Ron Robson, who joined the Board in 2010, and is a nominated representative of the Group's largest shareholder, the Odyzean Group, Imelda Walsh, Chair of the Remuneration Committee, and Colin Rutherford, Chair of the Audit Committee, who both joined the Board in 2013, will all retire from the Board at the end of July 2021.
Following these changes , the Board of M&B will be comprised of the non-executive chairman, Bob Ivell, two executive directors (Phil Urban, CEO and Tim Jones, CFO), three independent non-executive directors (Susan Murray, who will remain as senior independent director, Jane Moriarty, who will assume the role of chair of the Audit Committee, and Dave Coplin, who will continue in his role as non-executive director nominated for representation of the "workforce voice") and three non-executive directors representing the interests of the Odyzean Group (Eddie Irwin, Josh Levy and Keith Browne).
An announcement in relation to the chairmanship of the Remuneration Committee is expected to be made in the next few months.
The office of Deputy Chairman currently held by Mr Robson will not be continued.
Commenting on these changes, chairman Bob Ivell said:
Ron, Imelda and Colin have provided excellent service to M&B throughout their time on the Board, helping to achieve a significant period of stability for the Company whilst assisting our governance and oversight arrangements.
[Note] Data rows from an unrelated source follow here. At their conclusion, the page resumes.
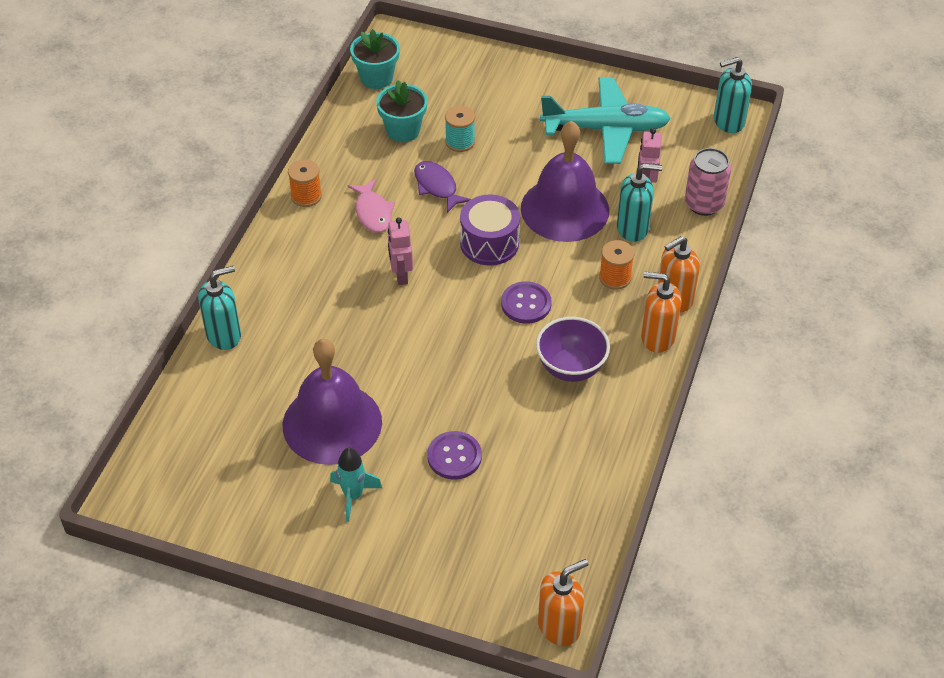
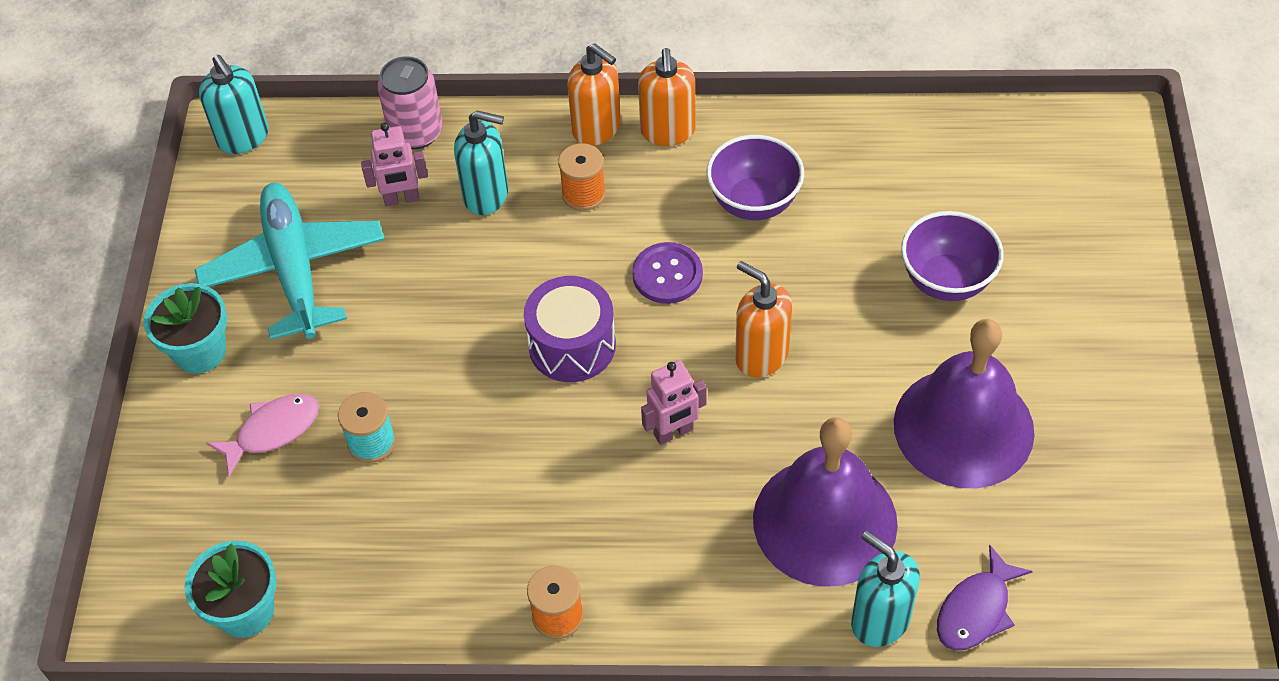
camera: 105 degrees left, 5 degrees up
(353, 496) = (1058, 366): turquoise rocket -> none
(373, 212) = (561, 509): pink fish -> pink fish (272, 431)
(403, 130) = (366, 528): turquoise flower pot -> turquoise flower pot (200, 351)
(437, 187) = (479, 443): purple fish -> purple fish (976, 610)
(454, 456) = (946, 281): purple button -> purple bowl
(559, 626) = (1112, 127): orange soap dispenser -> orange soap dispenser (761, 355)
(565, 209) = (475, 277): purple bell -> purple bell (825, 521)
(633, 228) = (486, 195): turquoise soap dispenser -> turquoise soap dispenser turned 120 degrees clockwise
We are extremely grateful to all three of these highly regarded non-executive directors for the support, guidance and enthusiasm which they have brought to the Board and everyone at M&B wishes them every success for the future.
In its prospectus issued on 22 February 2021, the Company confirmed that the Odyzean Group, which comprises shareholders with a majority of the shares in the Company, would review the composition of the Board to streamline its decision making and reduce the number of non-executive directors. By making these changes now, the smaller, more agile Board is in line with the Company's stated intentions at the time of the equity raise and it can now focus on supporting and challenging management over the coming months, as the business first recovers and then moves forward again.
We hope to make a further announcement in the near future in relation to the position of chair of the Remuneration Committee which should conclude this process.